Volume 46, Number 2, Fall 1998


LETTERS

George Mason, Founding Father and author of the Virginia Bill of Rights, and George Clinton, governor of New York (1777-95 and again 1801-04; vice president, 1805-12) may have been right when they opposed designating a 10-mile-square area as the “federal region.”

From Catherine Drinker Bowen’s Miracle at Philadelphia: the Story of the Constitutional Convention, May to September, 1787, quoting Mason: “This ten miles square may set at defiance the laws of the surrounding states and may... become the sanctuary of the blackest crimes!”

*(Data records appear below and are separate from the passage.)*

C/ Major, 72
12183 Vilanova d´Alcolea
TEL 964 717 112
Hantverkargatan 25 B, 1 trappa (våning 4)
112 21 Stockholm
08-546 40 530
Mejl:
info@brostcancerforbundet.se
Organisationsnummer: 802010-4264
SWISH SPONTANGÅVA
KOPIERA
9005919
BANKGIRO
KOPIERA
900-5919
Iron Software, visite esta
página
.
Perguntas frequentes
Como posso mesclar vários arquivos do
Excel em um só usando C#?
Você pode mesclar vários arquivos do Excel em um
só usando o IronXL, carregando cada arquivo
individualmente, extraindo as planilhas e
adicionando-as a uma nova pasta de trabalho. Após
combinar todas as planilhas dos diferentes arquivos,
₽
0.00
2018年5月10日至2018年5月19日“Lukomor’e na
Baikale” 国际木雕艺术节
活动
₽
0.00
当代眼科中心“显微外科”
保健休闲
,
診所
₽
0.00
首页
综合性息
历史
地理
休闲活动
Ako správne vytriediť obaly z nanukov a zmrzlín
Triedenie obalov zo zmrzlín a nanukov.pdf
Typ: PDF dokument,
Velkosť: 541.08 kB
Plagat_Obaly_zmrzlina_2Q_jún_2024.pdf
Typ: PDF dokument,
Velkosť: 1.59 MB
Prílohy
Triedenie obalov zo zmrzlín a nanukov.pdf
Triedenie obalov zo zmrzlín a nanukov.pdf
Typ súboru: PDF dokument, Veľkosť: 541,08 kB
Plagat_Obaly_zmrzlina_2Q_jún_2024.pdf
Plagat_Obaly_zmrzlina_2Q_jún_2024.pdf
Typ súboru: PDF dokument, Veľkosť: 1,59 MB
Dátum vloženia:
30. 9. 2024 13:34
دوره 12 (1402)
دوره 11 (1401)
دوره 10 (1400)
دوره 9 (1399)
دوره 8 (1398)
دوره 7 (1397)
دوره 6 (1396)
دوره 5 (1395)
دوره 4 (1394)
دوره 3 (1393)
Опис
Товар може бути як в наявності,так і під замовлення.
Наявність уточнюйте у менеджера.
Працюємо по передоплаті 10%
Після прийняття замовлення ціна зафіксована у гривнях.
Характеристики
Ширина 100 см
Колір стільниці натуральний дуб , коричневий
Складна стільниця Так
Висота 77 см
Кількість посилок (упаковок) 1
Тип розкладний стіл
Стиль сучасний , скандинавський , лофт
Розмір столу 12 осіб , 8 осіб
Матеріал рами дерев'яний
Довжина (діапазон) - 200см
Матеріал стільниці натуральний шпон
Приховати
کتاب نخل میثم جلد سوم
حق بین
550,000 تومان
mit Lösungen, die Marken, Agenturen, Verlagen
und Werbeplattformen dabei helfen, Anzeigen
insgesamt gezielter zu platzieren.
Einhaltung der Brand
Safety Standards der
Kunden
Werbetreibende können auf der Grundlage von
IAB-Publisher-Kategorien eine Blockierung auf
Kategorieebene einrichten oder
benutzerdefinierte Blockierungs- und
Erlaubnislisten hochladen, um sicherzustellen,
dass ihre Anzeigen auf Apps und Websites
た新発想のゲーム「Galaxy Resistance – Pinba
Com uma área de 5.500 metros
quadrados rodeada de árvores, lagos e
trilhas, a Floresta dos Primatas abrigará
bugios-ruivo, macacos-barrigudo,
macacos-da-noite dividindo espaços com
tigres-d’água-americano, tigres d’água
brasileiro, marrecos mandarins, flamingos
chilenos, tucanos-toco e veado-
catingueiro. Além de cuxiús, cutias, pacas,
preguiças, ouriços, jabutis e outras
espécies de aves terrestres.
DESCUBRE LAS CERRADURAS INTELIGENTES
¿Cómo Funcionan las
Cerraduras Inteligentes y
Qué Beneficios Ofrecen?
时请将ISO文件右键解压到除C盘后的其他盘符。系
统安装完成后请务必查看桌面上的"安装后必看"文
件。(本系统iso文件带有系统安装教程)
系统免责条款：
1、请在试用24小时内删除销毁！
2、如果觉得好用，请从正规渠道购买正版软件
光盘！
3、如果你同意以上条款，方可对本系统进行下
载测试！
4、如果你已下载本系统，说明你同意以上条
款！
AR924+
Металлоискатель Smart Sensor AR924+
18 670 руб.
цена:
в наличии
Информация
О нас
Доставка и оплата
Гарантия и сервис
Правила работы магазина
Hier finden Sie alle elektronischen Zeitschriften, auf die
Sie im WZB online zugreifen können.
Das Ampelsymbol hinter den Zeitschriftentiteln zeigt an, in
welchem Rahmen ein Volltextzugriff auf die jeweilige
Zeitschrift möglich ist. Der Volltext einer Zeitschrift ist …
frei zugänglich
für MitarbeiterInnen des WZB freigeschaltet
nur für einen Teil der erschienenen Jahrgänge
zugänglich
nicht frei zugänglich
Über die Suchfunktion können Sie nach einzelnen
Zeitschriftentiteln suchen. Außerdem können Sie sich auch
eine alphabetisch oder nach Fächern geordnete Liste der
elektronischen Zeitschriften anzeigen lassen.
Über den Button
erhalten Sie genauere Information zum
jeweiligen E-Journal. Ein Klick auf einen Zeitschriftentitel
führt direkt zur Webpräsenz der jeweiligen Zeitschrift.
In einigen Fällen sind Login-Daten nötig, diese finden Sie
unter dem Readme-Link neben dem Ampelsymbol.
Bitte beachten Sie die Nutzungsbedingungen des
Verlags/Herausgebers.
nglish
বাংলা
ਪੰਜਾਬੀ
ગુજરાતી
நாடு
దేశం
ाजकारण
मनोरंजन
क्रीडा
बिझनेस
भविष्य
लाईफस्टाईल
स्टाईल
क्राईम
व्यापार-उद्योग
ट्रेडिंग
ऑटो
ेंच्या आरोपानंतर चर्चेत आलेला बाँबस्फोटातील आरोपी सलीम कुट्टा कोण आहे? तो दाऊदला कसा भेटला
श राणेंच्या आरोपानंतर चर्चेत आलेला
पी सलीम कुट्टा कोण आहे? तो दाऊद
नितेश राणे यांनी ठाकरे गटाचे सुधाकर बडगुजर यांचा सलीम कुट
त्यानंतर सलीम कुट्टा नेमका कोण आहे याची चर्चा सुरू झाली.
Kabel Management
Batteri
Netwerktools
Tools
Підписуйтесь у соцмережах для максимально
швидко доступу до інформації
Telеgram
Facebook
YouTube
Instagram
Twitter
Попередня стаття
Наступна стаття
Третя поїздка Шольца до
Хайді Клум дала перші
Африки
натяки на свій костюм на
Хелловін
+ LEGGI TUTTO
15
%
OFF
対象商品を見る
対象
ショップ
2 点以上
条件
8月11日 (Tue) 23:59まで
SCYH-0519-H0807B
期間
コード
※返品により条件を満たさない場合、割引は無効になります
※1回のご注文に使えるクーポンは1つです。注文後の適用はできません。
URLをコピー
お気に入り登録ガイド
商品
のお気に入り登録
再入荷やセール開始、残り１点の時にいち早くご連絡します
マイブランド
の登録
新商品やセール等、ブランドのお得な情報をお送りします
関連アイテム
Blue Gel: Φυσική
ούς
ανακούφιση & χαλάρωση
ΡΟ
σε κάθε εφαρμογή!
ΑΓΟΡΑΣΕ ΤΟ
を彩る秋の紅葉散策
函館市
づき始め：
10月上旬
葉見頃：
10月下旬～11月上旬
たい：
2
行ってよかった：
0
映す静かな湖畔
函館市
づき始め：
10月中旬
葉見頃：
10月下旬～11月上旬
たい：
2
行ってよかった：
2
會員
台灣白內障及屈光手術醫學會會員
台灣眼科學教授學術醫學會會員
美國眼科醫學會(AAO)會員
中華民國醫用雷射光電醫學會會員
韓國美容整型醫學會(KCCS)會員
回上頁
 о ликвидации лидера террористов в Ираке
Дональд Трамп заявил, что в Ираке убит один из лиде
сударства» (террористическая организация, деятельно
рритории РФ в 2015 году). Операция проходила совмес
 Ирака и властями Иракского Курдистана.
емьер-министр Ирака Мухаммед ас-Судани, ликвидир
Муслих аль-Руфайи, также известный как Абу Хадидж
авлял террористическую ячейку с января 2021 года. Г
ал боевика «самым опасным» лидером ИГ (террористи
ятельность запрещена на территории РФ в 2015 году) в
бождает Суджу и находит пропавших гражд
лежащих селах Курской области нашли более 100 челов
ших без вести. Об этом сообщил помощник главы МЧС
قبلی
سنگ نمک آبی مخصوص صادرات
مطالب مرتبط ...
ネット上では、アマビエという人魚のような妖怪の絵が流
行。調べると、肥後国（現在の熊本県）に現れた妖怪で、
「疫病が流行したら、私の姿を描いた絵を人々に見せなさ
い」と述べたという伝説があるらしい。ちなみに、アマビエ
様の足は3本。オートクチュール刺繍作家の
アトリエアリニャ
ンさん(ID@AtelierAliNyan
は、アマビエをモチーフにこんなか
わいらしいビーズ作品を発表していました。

And, summarizing and quoting Clinton: “In this place men would see all the vices of princely courts: ‘ambition with idleness, baseness with pride, the thirst of riches without labor... flattery... treason... perfidy; but above all the perpetual ridicule of virtue.’”

Victor Cohn
Washington, DC

Your piece on Kolata et al. was exemplary. As good as anything I’ve seen in ScienceWriters: lively, thoughtful and reported with exceptional diligence. The only thing I found lacking, if that’s the right word, are some lessons, if any, to be learned from this noisy brouhaha – but in light of the detailed comments from almost everyone in science journalism such a coda may not have been necessary.

In Peter Wehrwein’s piece on the NEJM, he says black men were deliberately infected with syphilis in that infamous Tuskegee study. I know government doctors acted shamefully in this affair, but my recollection is not that they infected anyone but that they denied treatment to participants in the study so that the course of the disease could be followed. Bad enough, to be sure, but not quite the same as actually giving them the disease.

Salutes again on another fine issue.